Read this first

I am Joe Clark, a journalist and author in Toronto. I am an experienced editor with, additionally, 30 years’ experience in typography and graphic design (mostly as a critic, not a practitioner). I wrote a book on Canadian English (and one other book). I am a stickler for accuracy.

So, when I was handed my copy of the CAP report, two things happened.

  1. My heart sank, because it was a total mess.

  2. I decided to fix it.

This 60,000-word report would cost, at market rates, about six grand to copy-edit. And that would take easily two weeks, not including time spend implementing corrections. You didn’t have that kind of time or money. So if the report were ever to be copy-edited, it would have to happen after publication. That’s what is actually happening.

What’s wrong with the original?

  • It’s an overlarge, untagged PDF, a format nobody likes and one that is completely inappropriate for a document with nothing but text and graphics. Due to lack of structural tagging, the PDF is inaccessible to blind people; it’s also internally malformed.

  • There is no “typography” per se. This thing was banged out in a mile-wide measure of Arial, with not enough lead. It’s difficult bordering on impossible to read, which explains why nobody but me will have actually read the whole thing.

  • There are thousands upon thousands of copy errors, starting on p. 6.

  • There is no attempt to use Canadian English, with a mishmash of U.S. and U.K. spellings that doesn’t match the mishmash we use in this country. (For the record, there is no such place as the 519 Church Street Community “Center.”)

  • There are dozens of errors of sense, i.e., errors where it is unclear what the authors actually mean. Alarmingly, most of those errors of sense are found in the recommendations that are supposed to be implemented.

  • There are numerous unattributed “facts,” statements, and photographs.

Don’t believe me? Of course you don’t. Will these pictures suffice as proof?

Sample page with handwritten edits

Outcome

When this is done, we’ll have:

  • The original, highly defective, basically unusable and unreadable PDF, for archival use (and no other purpose).

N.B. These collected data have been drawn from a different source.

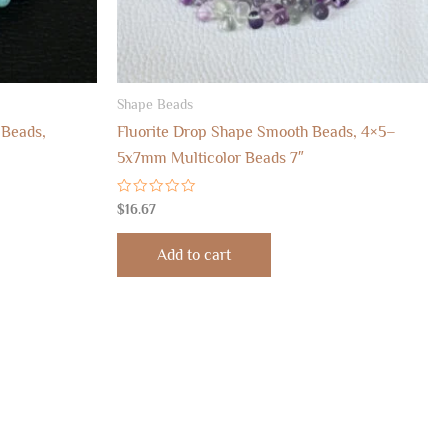
Shape Beads
 Beads,
Fluorite Drop Shape Smooth Beads, 4×5–
5x7mm Multicolor Beads 7″
Rated
$
16.67
0
out
of
Add to cart
5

  • Two formats that will become the canonical versions everybody uses:

    1. A fully-corrected HTML version, in a single file and in multiple files, that I will host; Pride Toronto, CAP, or anyone else can host a duplicate version.

    2. An ePub E-book that will work well on any E-book reader that isn’t a Kindle, including iPhones and iPads.

  • Eventually, a typeset version (in tagged PDF), which, I predict, will actually be shorter than the untypeset, unreadable, 220-odd-page original.

Don’t be Toronto-stupid about this

Toronto is the only major city that is so committed to mediocrity and so hostile to actual expertise that a project like this would actually be criticized. If you aren’t clear on what I’m saying here, let me make it simple: Don’t be so Toronto-stupid as to blast this project. You have no right to be angry and outraged! The original report is a mess and needs to be fixed.

  • Copy-editing is not censorship. You have the right to misspell words and write incomprehensible sentences. You don’t have the right to get away with it.

    I’m going to be very, very clear about this, because Toronto is so politicized as to be stupid on this issue: You don’t know anything about my political viewpoint or viewpoints. You don’t need to. They have no bearing whatsoever on my work in correcting this report. When well done, copy-editing becomes invisible. Apart from errors of sense (see above and below), only outright spelling and grammatical mistakes will be changed.

    To be even clearer: If you think I can’t remain impartial in editing this document, what you’re actually saying is you couldn’t. I can.

  • The intent of the report will not be changed without consultation. No sense will be altered without consultation.

    This site is the consultation. It exists to enable CAP authors and Pride Toronto to explain what they really meant so that errors of sense can be corrected. All unambiguous copy errors will simply be corrected. (You can run a diff on the original and the edited version to find them, if you want to spend weeks rifling through thousands of small changes.)

Just in case you were expecting to get on your high horse and loudly complain about how I am violating the sacred “integrity” of your report, think again. Your report is atrocious in execution and together we’re going to fix it!

Only someone who is Toronto-stupid would dare to object to making something better. Your move.

I am quite well versed in Canadian copyright law. I absolutely do not have the right to create a derivative work from the original report. It is a straight-up violation of the authors’ copyright (but not moral rights).

I am forging right ahead anyway, because this thing is an absolute disaster and has to be repaired. It is a report that will be used daily by Pride and its supporters for years into the future. The report has to be repaired and I’m doing it even though it is quite illegal.

I ran this project past my copyright lawyer, who immediately agreed it was illegal, then said you should be thanking me for it.

Who can comment on this site?

Only the authors of the CAP report and Glen Brown and Francisco Alvarez from Pride Toronto. But anyone can read the site.

When will this be done?

Not before Pride 2011. This thing is taking forever. I have been picking away at it, but the fact that I expected nothing but opprobrium and opposition from authors who are falsely proud of their work and hostile to my corrections made it even less attractive to hurry up the project.